Radio Frequency Identification (RFID) is a classic example of this process. The key technical breakthroughs were made by semi-conductor companies such as Motorola, Philips and Texas Instruments which traditionally had little to do with the label converting industry. Very quickly, suppliers to the label industry were developing systems to apply RFID inlays to pressure-sensitive labels and labelstock suppliers were offering converters ‘off the shelf’ labels incorporating RFID inlays. Now we see the development of thermal transfer printers which combine the functionality of RFID programming units. Next will be the ability to print viable UHF antennae with conductive inks on narrow web machines with development projects underway to print the electronic components directly onto a label.
It will ultimately be the entrepreneurial skills of label converters which will translate these technological breakthroughs into real-world applications, driven by the big retailers and brands who suddenly see a major opportunity to cut costs and drive efficiencies through their supply chains.
Using RFID as a model, converters and industry suppliers with an eye to future growth should constantly scan the technological horizon outside their own industry to consider where the next innovations might come from.
 Just one possibility to consider is the development by German company Hekuma of an in-mould labeling process for thermoforming, which the company hopes to have out in the market by the start of next year.
Hekuma has already developed a one cavity system to see how labels perform during the thermoforming process. At present the label sits in the cavity under the rim and with the one cavity system this works very well. The problem on larger and faster machines is getting the air out of the cavity from under the labels, and one possibility is to put small holes in the labels to prevent bubbles from forming. No decision has yet been made about how best to achieve this and the company is currently looking at two approaches - putting the holes in the labels during printing and alternatively perforating them during the actual thermoforming process.

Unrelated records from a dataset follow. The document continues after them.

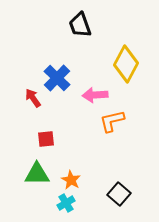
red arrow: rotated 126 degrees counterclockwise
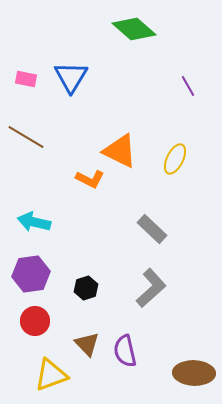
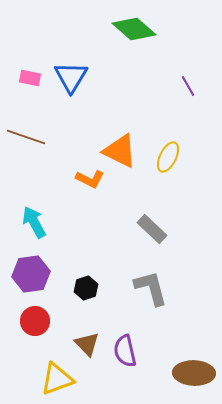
pink rectangle: moved 4 px right, 1 px up
brown line: rotated 12 degrees counterclockwise
yellow ellipse: moved 7 px left, 2 px up
cyan arrow: rotated 48 degrees clockwise
gray L-shape: rotated 63 degrees counterclockwise
yellow triangle: moved 6 px right, 4 px down
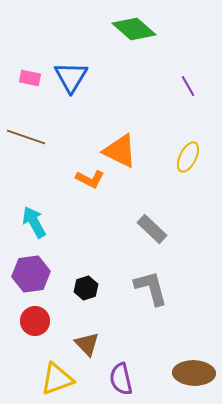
yellow ellipse: moved 20 px right
purple semicircle: moved 4 px left, 28 px down
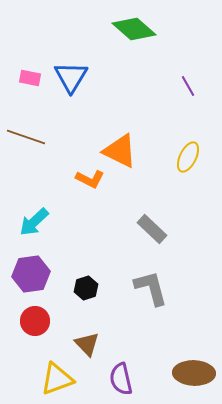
cyan arrow: rotated 104 degrees counterclockwise
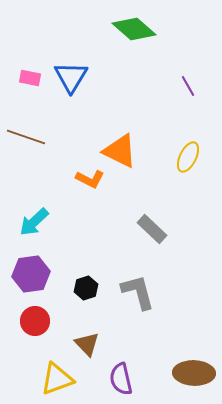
gray L-shape: moved 13 px left, 4 px down
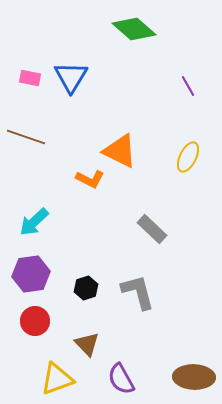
brown ellipse: moved 4 px down
purple semicircle: rotated 16 degrees counterclockwise
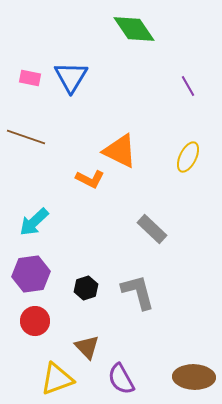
green diamond: rotated 15 degrees clockwise
brown triangle: moved 3 px down
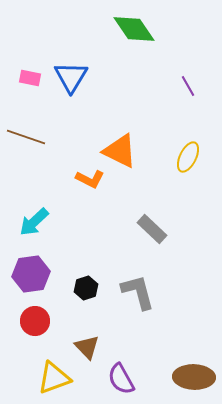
yellow triangle: moved 3 px left, 1 px up
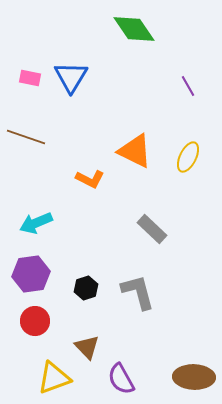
orange triangle: moved 15 px right
cyan arrow: moved 2 px right, 1 px down; rotated 20 degrees clockwise
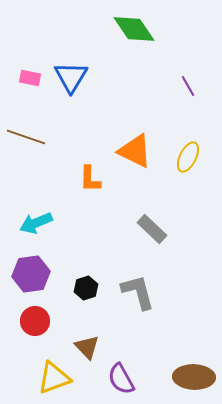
orange L-shape: rotated 64 degrees clockwise
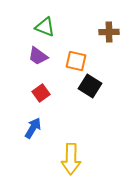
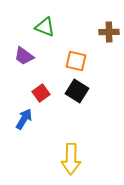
purple trapezoid: moved 14 px left
black square: moved 13 px left, 5 px down
blue arrow: moved 9 px left, 9 px up
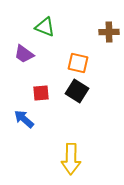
purple trapezoid: moved 2 px up
orange square: moved 2 px right, 2 px down
red square: rotated 30 degrees clockwise
blue arrow: rotated 80 degrees counterclockwise
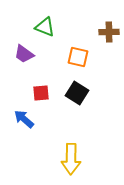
orange square: moved 6 px up
black square: moved 2 px down
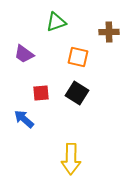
green triangle: moved 11 px right, 5 px up; rotated 40 degrees counterclockwise
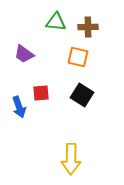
green triangle: rotated 25 degrees clockwise
brown cross: moved 21 px left, 5 px up
black square: moved 5 px right, 2 px down
blue arrow: moved 5 px left, 12 px up; rotated 150 degrees counterclockwise
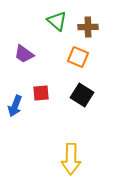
green triangle: moved 1 px right, 1 px up; rotated 35 degrees clockwise
orange square: rotated 10 degrees clockwise
blue arrow: moved 4 px left, 1 px up; rotated 40 degrees clockwise
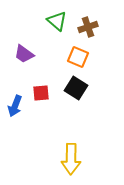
brown cross: rotated 18 degrees counterclockwise
black square: moved 6 px left, 7 px up
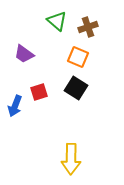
red square: moved 2 px left, 1 px up; rotated 12 degrees counterclockwise
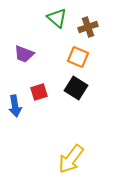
green triangle: moved 3 px up
purple trapezoid: rotated 15 degrees counterclockwise
blue arrow: rotated 30 degrees counterclockwise
yellow arrow: rotated 36 degrees clockwise
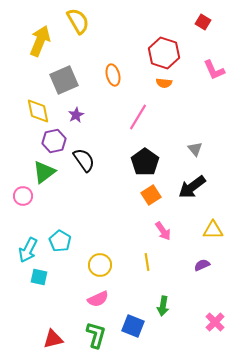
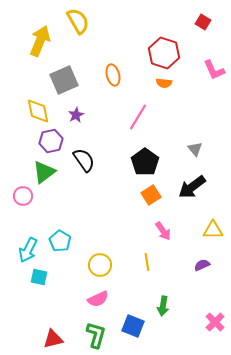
purple hexagon: moved 3 px left
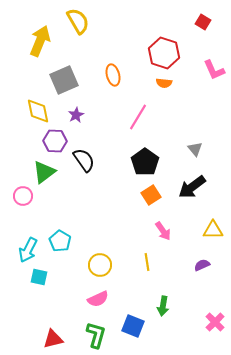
purple hexagon: moved 4 px right; rotated 15 degrees clockwise
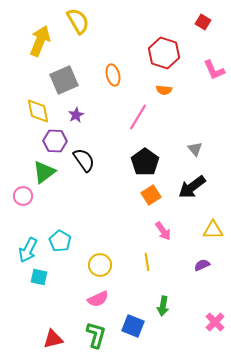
orange semicircle: moved 7 px down
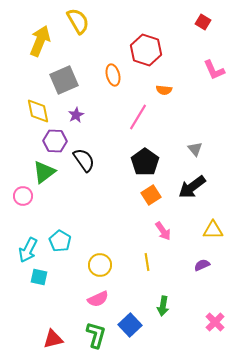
red hexagon: moved 18 px left, 3 px up
blue square: moved 3 px left, 1 px up; rotated 25 degrees clockwise
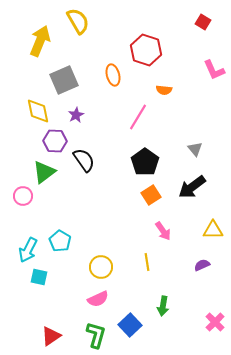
yellow circle: moved 1 px right, 2 px down
red triangle: moved 2 px left, 3 px up; rotated 20 degrees counterclockwise
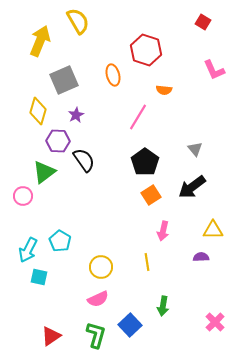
yellow diamond: rotated 28 degrees clockwise
purple hexagon: moved 3 px right
pink arrow: rotated 48 degrees clockwise
purple semicircle: moved 1 px left, 8 px up; rotated 21 degrees clockwise
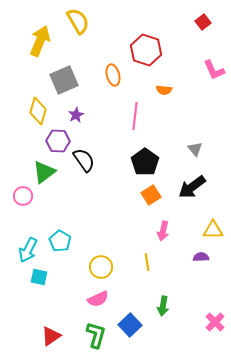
red square: rotated 21 degrees clockwise
pink line: moved 3 px left, 1 px up; rotated 24 degrees counterclockwise
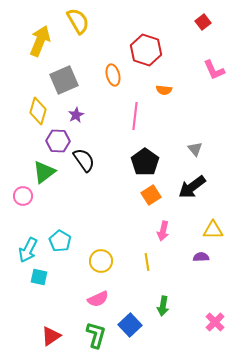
yellow circle: moved 6 px up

Hekuma is already scaling its technology up to a four cavity machine for in-mold labelling of beverage cups - think of single serve soups, for example -  which will be unveiled at the K plastics show in Dusseldorf, Germany.


When perfected, Hekuma’s  technology will enable thermoformers to adopt a decorative technology previously only available to injection moulders. This will open up major opportunities for label converters to enter markets currently dominated by direct decoration.


And not just sheetfed converters. Look out at Labelexpo Americas for significant developments in systems to convert rolls of IML labels, both in-line (GiDue’s approach, for example) and off-line (including systems from Dan Mekano and Gallus’ newly launched EM260/340/410/510’C’ converting systems). It is also interesting to note that Cut-in-Place IML machines - where the label web is cut on the application machine – now account for 10 per cent of IML installations, further opening opportunities for in-line printers capable of handling unsupported, heat sensitive substrates.


Although the labels industry remains under considerable pressure in Western Europe, North America and Japan, there remain open significant channels for growth for those with the vision to exploit them.